Monday, Mar. 07, 1955

Convincing Man

While Siamese sparrows cheeped in the louvers and winged overhead among the gilded arabesques, statesmen from eight nations sat down in Bangkok's Ananda Samakom palace last week and, in the words of John Foster Dulles, set about making SEATO "a going, living thing." The nervous little states that have already felt the fiery breath of the Chinese dragon listened intently. "SEATO must convince us that we will really be defended," said Laos' Premier Katay Sasorith. "Unless we are so convinced, we must succumb."

Before the session was minutes old, Prince Wan of Thailand observed that the foreign ministers might be more comfortable with their coats off. Off came the coats. Dulles rolled up his sleeves and began.

Intertwined Fates. Quickly Dulles made clear that the U.S. sees the defense of the SEATO area as only a part of the defense of the whole Pacific. Thailand's Premier Phibun Songgram, pointing out nervously that 20,000 "Free Thai" troops were mobilized across the Chinese border, wanted the U.S. to put troops right in Thailand where everybody could see them. The Communist threat, Dulles replied, is not a local problem but a coordinated assault on the free world by a unified power controlling 800 million people. No nation could keep enough power within its borders to combat that concerted power.

Thus, in Dulles' view, the safety of Southeast Asia depends not only on SEATO, but also on the intertwined fate of such non-SEATO countries as Japan, South Korea and Formosa. If Japan's industrial power were allied to Communist China, the free world's position in all Asia would become precarious. The chief deterrent to Chinese aggression in Southeast Asia, he went on, is the Communist fear that such an attack would bring counterattacks from South Korea on the north and Formosa in the center. When the U.S. helps maintain an army of 20 divisions in South Korea and the 300,000 men of the Nationalist Chinese in Formosa, it is contributing mightily to the defense of SEATO. He knew, said Dulles tartly, that some think it would help if Chiang's and Rhee's governments were liquidated. But nothing could be more catastrophic for SEATO itself.

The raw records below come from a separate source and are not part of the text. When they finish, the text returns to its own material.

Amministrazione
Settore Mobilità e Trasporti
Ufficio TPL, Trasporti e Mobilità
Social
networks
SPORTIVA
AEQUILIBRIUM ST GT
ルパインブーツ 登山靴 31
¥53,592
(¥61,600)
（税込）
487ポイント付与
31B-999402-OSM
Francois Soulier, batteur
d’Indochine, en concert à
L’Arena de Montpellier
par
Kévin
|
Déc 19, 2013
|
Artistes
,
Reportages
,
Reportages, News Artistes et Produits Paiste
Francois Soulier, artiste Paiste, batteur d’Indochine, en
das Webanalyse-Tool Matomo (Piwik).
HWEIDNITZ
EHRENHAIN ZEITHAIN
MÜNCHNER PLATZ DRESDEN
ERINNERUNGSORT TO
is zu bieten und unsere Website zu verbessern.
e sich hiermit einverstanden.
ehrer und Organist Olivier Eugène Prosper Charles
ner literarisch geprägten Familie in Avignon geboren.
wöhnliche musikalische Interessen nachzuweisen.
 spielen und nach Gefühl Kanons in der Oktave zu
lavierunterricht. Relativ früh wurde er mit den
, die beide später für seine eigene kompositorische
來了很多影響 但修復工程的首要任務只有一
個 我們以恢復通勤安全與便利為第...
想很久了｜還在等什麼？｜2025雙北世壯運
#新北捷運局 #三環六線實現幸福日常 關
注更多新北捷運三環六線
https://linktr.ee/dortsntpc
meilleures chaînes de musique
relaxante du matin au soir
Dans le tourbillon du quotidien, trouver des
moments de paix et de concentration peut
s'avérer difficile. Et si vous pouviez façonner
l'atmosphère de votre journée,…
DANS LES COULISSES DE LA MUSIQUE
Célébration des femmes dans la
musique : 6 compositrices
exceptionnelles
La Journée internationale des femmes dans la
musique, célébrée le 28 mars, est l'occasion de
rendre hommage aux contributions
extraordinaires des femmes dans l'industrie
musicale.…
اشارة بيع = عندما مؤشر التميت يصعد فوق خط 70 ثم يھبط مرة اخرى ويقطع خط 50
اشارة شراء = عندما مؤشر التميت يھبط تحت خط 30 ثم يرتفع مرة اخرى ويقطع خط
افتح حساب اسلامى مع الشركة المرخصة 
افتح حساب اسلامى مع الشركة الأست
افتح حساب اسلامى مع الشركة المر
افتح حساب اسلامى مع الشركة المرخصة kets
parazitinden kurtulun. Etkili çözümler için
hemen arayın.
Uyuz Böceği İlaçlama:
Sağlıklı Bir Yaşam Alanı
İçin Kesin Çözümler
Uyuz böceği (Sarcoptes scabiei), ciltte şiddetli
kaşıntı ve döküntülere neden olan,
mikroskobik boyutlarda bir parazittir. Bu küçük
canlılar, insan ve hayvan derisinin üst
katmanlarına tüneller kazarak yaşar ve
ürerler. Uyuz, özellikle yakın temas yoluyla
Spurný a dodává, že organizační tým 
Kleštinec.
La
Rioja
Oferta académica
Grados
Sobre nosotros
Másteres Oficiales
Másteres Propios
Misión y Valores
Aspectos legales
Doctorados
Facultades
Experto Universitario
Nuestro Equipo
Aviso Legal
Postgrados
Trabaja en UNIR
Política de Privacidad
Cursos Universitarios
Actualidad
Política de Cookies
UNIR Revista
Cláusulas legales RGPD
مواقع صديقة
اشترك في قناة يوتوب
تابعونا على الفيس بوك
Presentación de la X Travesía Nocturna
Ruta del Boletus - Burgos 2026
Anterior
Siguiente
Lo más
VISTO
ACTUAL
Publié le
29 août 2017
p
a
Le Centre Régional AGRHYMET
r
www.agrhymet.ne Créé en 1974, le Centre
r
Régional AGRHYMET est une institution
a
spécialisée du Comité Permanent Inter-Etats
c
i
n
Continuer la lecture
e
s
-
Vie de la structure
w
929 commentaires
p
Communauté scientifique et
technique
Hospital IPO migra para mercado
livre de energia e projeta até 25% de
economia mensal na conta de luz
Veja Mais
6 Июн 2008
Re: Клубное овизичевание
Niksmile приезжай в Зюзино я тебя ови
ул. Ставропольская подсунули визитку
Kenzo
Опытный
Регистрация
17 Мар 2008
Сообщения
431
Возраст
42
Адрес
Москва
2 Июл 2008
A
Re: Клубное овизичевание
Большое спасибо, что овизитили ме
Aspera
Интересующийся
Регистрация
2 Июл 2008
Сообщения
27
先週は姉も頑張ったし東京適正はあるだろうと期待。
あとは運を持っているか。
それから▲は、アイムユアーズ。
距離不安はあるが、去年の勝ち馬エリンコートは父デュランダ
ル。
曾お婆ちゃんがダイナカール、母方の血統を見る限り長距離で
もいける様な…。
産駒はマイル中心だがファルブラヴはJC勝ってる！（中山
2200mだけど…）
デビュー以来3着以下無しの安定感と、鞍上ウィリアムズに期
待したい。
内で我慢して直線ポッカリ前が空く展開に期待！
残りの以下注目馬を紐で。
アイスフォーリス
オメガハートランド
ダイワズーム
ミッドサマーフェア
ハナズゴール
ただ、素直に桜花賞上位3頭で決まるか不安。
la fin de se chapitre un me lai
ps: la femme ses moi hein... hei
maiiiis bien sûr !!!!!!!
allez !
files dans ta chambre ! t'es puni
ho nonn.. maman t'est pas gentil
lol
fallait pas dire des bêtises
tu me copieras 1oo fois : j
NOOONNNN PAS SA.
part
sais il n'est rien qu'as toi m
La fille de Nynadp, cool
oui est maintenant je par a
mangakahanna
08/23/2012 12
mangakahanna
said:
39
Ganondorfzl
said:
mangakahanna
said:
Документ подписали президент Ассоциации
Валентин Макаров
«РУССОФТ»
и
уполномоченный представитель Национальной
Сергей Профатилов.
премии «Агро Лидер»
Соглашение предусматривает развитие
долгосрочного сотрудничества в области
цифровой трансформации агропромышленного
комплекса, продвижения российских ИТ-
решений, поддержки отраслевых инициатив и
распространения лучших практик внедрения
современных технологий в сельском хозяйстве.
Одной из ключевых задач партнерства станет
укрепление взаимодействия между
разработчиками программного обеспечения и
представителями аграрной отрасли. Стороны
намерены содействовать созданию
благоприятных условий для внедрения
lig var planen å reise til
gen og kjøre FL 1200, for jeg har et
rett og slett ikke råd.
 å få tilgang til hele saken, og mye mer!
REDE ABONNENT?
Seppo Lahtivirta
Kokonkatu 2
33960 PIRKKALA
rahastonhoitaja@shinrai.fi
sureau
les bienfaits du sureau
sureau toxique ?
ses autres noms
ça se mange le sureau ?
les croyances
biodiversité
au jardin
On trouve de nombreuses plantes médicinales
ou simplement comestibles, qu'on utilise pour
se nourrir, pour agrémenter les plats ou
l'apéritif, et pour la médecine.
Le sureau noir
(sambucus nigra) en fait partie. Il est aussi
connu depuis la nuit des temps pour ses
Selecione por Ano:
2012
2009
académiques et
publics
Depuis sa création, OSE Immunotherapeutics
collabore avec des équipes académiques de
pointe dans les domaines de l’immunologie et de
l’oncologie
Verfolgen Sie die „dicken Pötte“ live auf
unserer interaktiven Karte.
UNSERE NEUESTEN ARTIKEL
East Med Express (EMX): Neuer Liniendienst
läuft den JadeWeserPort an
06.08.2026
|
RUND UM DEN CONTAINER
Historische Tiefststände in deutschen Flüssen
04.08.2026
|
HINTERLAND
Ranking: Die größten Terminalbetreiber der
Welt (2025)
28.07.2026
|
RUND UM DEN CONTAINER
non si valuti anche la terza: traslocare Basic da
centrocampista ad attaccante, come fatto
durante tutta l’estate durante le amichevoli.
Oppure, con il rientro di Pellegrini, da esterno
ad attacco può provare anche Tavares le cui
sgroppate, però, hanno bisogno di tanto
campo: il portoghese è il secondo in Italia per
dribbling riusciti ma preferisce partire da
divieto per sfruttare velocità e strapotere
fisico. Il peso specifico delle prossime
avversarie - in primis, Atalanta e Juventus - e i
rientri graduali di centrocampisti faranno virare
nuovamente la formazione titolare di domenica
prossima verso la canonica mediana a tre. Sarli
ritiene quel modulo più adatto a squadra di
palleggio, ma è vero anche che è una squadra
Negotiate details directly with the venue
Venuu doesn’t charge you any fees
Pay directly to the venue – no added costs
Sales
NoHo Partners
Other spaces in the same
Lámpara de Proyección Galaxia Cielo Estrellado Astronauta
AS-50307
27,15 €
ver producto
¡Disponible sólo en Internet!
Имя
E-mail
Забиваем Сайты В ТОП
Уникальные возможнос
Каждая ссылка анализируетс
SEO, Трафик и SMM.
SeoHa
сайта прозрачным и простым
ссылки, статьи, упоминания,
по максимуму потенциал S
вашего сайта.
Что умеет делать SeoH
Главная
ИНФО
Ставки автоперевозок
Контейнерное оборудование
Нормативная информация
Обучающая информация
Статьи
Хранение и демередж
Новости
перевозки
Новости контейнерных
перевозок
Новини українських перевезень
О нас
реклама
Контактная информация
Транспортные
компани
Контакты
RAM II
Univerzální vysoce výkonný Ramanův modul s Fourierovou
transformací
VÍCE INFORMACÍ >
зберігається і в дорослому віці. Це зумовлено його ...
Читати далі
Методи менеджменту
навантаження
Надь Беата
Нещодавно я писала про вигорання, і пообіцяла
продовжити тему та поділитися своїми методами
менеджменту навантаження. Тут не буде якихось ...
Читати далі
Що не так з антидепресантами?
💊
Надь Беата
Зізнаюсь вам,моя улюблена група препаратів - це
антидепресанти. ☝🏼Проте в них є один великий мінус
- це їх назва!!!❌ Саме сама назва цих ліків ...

For those who had begun to doubt U.S. capabilities since the Tachen evacuation, Dulles listed matter-of-factly the forces which the U.S. maintains in the Western Pacific—a Navy of 400 ships and 350,000 men, Army forces totaling five divisions and about 300,000 men, an air force of 30 squadrons. Taking into account the power of modern weapons, said Dulles, it is a striking force substantially bigger than that deployed by the U.S. at the height of the war with Japan.

Yet if this power should be segregated and chopped up, and allocated to various threatened countries, there would not be enough to go around. Kept mobile, it can be shifted to any spot when required. Dulles reiterated that the U.S. regards the SEATO treaty as a clear and definite promise to come to the aid of any member who suffers aggression.

Skill & Tenacity. Dulles left little for the others to say. Thailand and the Philippines, who had been urging a NATO-like joint force, subsided before Dulles' logic. Quickly, the conferees established a permanent council and secretariat, chose Bangkok as its headquarters, and set up a military committee, which promptly went to work in an adjoining room. Thailand, Pakistan and the Philippines had hoped that SEATO might mean dollar aid for them. But Britain was anxious that SEATO countries should not get something that Colombo powers (India, Ceylon, Burma) did not, and the U.S. did not want any overlaps with its existing bilateral aid programs. A little sadly, the three Asian members—Thailand, the Philippines and Pakistan—accepted an advisory committee, which would recommend economic aid only when SEATO military commitments had a direct result on the country's economy.

At week's end Dulles climbed into his Constellation and took off for a rapid swing through the capitals of Burma, Laos, Cambodia and Viet Nam. Said one Commonwealth observer: "Your Mr. Dulles is a statesman of skill and tenacity. He knows how to have his own way and make you almost think it's yours."